Exercise goal
Extract each line below that contains the word "chèvre", and copy every such line in full.
Data for review Block Start
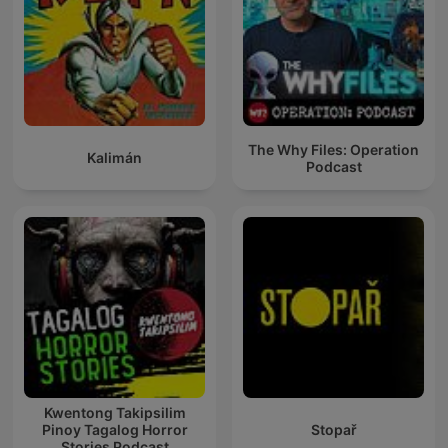
The Why Files: Operation
Kalimán
Podcast
Kwentong Takipsilim
Pinoy Tagalog Horror
Stopař
Stories Podcast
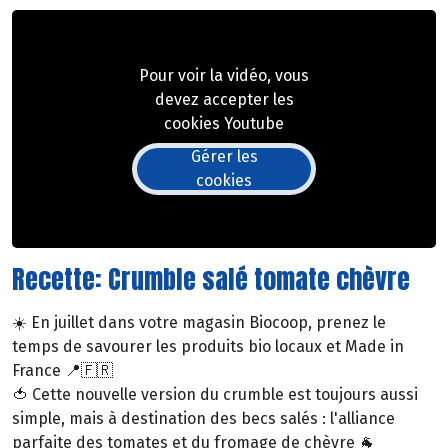
Pour voir la vidéo, vous
devez accepter les
cookies Youtube
Gérer les
cookies
Recette: Crumble salé tomate chèvre
☀️ En juillet dans votre magasin Biocoop, prenez le
temps de savourer les produits bio locaux et Made in
France 📍🇫🇷
🍅 Cette nouvelle version du crumble est toujours aussi
simple, mais à destination des becs salés : l'alliance
parfaite des tomates et du fromage de chèvre 🐐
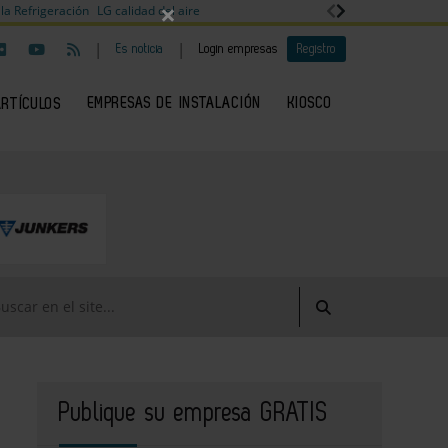
×
la Refrigeración
LG calidad del aire
|
|
Es noticia
Login empresas
Registro
EMPRESAS DE INSTALACIÓN
KIOSCO
ARTÍCULOS
Publique su empresa GRATIS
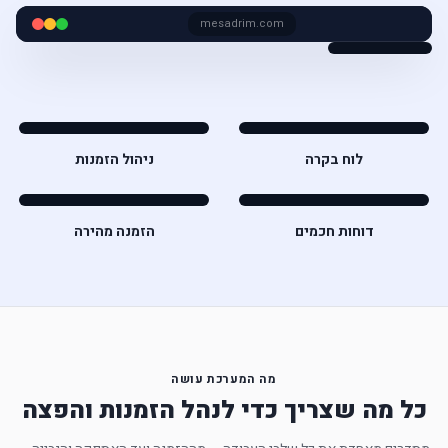
mesadrim.com
לוח בקרה
ניהול הזמנות
דוחות חכמים
הזמנה מהירה
מה המערכת עושה
כל מה שצריך כדי לנהל הזמנות והפצה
Data for review Block End
Your solution
Recette: Crumble salé tomate chèvre
parfaite des tomates et du fromage de chèvre 🐐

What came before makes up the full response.